Bank Regulators in Pact With Mortgage Lenders

U.S. bank regulators announced pacts with the largest home lenders over allegations of shoddy foreclosure practices, jumping ahead of a states-led probe and leaving the amount of fines until later.

Under the agreements announced on Wednesday, the banks will compensate borrowers who were wrongly foreclosed upon and overhaul their mortgage operations, including undergoing an independent review of their 2009 and 2010 foreclosures.

The Office of the Comptroller of the Currency, the Federal Reserve and the Office of Thrift Supervision reached the settlements with 14 of the largest U.S. financial institutions, including Bank of America Corp (BAC.N), Wells Fargo & Co (WFC.N), JPMorgan Chase (JPM.N) and Citigroup Inc (C.N).

"Our enforcement actions are intended to fix what is broken, identify and compensate borrowers who suffered financial harm, and ensure a fair and orderly mortgage servicing process going forward," acting OCC head John Walsh said in a statement.

Federal regulators and state attorneys general have been investigating bank mortgage practices that came to light last year, including the use of "robo-signers" to sign hundreds of unread foreclosure documents a day.

Lenders still face a probe by the state attorneys general and other federal agencies, including the U.S. Justice Department.

The partial settlement leaves in doubt the total costs facing the industry. It also fails to resolve legal uncertainty that has stalled foreclosures, keeping the recovery of the broader housing market in limbo.

Some state attorneys general, along with some parts of the Obama administration, have pushed for principal reduction on troubled mortgages and fines of about $20 billion.

At first, all the government agencies involved in the probes said they wanted to announce deals with servicers at the same time, so there could be a clean conclusion to the process.

"The enforcement orders issued today are important, but they are only a first step in setting out a framework for these large institutions to remedy these deficiencies and to identify homeowners harmed as a result of servicer errors," said the Federal Deposit Insurance Corp.

The bank regulators said their probe found a series of problems including servicers filing affidavits in court where an employee vouched for personally knowing the details to be true when they did not.

The banks neither admitted or denied the findings.

Under the agreement, servicers would have to hire an outside consultant to review foreclosure actions that took place between January 2009 and December 2010.

Lenders would have to provide a single point of contact for borrowers involved in a foreclosure or loan modification program so they have a direct line to the servicer.

Servicers would also be prohibited from so-called "dual tracking," the practice of starting a foreclosure while a loan modification is pending.

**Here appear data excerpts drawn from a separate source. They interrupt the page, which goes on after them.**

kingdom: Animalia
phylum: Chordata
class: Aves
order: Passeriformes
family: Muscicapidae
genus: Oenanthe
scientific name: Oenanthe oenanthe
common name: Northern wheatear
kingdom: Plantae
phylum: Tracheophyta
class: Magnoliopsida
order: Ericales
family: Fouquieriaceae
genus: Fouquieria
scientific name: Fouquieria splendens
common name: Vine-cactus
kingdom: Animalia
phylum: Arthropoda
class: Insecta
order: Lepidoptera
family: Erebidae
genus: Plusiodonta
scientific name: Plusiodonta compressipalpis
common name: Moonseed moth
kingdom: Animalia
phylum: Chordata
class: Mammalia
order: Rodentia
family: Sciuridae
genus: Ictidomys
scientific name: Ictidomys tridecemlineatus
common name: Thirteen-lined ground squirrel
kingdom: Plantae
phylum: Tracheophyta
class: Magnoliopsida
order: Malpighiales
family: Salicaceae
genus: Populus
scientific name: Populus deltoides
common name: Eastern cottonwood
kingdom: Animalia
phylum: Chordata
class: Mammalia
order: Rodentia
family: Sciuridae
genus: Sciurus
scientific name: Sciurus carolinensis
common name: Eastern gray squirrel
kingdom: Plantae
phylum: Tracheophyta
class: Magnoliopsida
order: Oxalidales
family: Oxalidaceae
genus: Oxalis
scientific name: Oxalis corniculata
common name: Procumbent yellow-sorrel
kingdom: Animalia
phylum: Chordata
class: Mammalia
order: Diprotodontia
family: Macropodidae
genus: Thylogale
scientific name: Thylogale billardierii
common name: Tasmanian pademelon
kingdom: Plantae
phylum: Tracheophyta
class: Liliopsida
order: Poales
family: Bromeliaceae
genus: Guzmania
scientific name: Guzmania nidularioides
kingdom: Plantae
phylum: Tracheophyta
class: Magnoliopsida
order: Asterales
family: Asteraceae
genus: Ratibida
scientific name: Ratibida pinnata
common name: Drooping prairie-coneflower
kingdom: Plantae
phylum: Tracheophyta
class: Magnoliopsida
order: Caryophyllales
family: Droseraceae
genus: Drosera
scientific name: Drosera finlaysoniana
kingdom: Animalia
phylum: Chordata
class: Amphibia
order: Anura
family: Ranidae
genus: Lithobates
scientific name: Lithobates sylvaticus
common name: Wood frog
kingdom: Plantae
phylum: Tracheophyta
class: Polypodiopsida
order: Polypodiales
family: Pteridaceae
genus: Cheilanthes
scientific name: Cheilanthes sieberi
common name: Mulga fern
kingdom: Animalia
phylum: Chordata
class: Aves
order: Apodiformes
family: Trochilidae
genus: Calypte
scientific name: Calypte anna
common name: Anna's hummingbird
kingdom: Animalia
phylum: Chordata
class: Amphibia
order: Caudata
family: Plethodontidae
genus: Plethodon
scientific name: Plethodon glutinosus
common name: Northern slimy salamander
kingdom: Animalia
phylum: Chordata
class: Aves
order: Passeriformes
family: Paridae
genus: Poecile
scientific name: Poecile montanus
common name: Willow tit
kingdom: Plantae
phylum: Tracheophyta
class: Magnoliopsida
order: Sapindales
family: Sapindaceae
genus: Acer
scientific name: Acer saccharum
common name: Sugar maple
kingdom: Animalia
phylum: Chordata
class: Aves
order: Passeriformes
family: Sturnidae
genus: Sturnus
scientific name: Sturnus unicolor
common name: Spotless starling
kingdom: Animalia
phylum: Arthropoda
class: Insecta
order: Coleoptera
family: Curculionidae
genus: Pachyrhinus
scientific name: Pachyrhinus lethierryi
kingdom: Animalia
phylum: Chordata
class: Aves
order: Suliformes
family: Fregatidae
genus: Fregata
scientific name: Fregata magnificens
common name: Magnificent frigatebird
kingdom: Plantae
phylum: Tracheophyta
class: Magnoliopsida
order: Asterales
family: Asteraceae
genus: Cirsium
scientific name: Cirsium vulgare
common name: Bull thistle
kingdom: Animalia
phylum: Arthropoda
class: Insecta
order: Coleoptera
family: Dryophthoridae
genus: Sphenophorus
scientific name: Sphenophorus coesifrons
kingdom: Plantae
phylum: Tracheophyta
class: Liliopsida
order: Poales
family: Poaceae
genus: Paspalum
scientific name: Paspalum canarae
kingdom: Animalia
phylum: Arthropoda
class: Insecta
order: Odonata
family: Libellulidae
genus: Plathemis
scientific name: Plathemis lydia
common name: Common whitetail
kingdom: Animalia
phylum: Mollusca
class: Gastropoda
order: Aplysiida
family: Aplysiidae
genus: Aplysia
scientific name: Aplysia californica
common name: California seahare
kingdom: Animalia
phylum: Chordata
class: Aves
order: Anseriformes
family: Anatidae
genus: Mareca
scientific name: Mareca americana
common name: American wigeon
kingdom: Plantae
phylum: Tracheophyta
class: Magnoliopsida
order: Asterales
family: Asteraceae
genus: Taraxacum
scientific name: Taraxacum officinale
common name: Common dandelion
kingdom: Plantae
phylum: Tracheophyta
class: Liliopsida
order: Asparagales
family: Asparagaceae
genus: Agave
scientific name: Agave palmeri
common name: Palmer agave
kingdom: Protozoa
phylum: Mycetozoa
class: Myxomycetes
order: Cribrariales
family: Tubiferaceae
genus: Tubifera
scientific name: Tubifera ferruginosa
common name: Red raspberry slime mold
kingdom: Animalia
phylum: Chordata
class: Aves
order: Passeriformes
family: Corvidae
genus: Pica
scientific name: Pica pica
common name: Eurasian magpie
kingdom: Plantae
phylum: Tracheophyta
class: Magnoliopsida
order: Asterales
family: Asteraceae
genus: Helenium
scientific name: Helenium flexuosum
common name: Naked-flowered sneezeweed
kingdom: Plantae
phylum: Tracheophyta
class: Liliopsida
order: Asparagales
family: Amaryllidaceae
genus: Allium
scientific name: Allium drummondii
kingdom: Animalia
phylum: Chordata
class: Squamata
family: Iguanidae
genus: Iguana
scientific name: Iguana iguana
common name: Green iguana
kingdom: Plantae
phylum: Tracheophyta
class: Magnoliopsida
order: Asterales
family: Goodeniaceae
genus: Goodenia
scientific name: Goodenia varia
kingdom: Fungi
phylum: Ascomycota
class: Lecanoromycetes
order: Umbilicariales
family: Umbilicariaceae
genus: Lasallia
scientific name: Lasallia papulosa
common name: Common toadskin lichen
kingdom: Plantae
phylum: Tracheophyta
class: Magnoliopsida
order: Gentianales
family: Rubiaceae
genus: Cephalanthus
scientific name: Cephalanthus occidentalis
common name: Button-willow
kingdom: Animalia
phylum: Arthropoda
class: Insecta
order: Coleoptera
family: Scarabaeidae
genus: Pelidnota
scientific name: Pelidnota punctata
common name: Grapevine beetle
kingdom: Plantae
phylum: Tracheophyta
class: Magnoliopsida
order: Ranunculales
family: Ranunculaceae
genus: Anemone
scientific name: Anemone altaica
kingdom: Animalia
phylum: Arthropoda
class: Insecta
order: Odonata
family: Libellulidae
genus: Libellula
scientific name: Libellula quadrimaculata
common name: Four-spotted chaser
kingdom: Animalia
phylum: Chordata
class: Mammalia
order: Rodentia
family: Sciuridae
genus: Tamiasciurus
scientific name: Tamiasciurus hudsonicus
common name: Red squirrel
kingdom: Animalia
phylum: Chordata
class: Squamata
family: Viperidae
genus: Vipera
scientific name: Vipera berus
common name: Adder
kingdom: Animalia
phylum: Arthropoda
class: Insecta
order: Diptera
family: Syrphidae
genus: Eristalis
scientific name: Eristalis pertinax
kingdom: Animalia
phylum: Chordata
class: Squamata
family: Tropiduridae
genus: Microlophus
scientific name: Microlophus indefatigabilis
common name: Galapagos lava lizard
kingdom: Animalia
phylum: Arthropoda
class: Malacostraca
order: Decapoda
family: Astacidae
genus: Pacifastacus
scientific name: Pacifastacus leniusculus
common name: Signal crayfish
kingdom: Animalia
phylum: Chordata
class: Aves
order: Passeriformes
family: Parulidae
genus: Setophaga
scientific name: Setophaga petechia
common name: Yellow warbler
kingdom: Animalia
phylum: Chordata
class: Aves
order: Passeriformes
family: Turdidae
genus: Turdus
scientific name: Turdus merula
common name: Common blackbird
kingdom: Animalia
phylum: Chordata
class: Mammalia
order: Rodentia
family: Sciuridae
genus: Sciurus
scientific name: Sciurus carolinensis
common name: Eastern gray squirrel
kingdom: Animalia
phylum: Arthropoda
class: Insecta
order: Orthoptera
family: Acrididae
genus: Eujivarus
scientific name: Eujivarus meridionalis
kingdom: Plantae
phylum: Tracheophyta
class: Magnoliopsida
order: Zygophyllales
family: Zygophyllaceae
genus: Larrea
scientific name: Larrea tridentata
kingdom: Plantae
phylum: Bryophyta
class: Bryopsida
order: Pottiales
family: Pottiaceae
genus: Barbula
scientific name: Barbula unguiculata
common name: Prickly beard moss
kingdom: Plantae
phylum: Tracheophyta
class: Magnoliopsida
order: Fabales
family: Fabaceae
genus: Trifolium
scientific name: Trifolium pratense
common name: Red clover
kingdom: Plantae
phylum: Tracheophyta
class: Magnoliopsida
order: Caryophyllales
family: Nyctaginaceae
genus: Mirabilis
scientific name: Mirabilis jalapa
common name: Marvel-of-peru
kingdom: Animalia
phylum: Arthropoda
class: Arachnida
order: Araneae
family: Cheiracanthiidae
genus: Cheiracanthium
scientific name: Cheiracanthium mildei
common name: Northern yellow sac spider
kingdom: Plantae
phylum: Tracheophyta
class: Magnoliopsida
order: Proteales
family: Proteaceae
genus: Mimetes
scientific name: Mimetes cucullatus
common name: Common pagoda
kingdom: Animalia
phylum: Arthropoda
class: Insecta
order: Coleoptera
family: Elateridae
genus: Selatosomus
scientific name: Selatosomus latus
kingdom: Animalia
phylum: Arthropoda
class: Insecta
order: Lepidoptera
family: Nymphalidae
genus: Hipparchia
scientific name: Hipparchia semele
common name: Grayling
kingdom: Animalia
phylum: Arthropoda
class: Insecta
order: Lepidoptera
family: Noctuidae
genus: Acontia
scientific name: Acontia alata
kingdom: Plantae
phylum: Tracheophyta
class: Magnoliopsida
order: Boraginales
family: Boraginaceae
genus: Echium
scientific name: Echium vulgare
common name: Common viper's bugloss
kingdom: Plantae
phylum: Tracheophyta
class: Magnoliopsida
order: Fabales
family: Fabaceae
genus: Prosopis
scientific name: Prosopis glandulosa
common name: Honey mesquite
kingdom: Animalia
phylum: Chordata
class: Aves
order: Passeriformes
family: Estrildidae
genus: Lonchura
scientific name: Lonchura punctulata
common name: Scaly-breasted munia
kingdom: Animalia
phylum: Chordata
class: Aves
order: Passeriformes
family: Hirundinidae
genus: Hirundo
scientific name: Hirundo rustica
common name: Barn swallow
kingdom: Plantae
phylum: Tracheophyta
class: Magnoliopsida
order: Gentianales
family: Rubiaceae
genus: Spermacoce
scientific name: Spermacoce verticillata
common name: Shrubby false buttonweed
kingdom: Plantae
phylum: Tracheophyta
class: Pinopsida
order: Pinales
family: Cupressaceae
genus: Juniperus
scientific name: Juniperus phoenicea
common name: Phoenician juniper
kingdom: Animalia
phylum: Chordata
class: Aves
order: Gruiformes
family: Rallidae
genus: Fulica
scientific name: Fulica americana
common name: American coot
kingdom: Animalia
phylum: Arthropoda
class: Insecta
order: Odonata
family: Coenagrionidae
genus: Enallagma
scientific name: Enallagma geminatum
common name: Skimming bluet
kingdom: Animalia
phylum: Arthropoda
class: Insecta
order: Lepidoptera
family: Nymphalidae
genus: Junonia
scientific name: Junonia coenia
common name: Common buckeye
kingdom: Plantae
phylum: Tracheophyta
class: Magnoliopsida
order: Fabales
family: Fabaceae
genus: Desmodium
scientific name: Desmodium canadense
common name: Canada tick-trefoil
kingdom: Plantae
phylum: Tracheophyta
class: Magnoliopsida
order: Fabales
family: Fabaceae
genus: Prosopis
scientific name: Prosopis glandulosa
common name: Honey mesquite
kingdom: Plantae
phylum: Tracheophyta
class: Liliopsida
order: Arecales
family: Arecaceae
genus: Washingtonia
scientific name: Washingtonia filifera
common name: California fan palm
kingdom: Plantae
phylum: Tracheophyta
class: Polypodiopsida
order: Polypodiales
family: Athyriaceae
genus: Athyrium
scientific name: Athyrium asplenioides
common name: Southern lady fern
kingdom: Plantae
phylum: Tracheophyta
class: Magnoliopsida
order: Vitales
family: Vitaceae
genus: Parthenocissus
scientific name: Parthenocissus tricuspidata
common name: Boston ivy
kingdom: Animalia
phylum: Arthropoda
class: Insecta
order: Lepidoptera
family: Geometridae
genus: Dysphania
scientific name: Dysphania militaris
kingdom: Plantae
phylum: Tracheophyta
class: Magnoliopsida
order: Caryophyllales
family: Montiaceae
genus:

Guggenheim Securities bank analyst Marty Mosby said the outside review of foreclosures was bound to turn up errors given the volume of foreclosures triggered by the housing collapse and the 2007-2009 financial crisis.

"There's no way you can overcome the mountain of what we've had to go through without making some errors, and I think the cost of those errors will vary between the banks," said Mosby.

JPMorgan on Wednesday gave an early glimpse of the costs of cleaning up its foreclosure practices. The bank said it would take a $1.1 billion pretax loss for increased mortgage servicing costs.

The other lenders and loan servicers who signed agreements with their regulators were: HSBC bank (HSBA.L), MetLife Bank (MET.N) Bank, Ally Financial, PNC bank (PNC.N), SunTrust (STI.N), US Bancorp (USB.N), Aurora Bank, EverBank, OneWest Bank and Sovereign Bank.

The bank regulators' decision to forge ahead with their own settlement has drawn criticism from consumer groups and some Democratic lawmakers.

On Tuesday, Democratic Representative Elijah Cummings wrote to OCC's Walsh, asking him to postpone finalizing the consent agreements.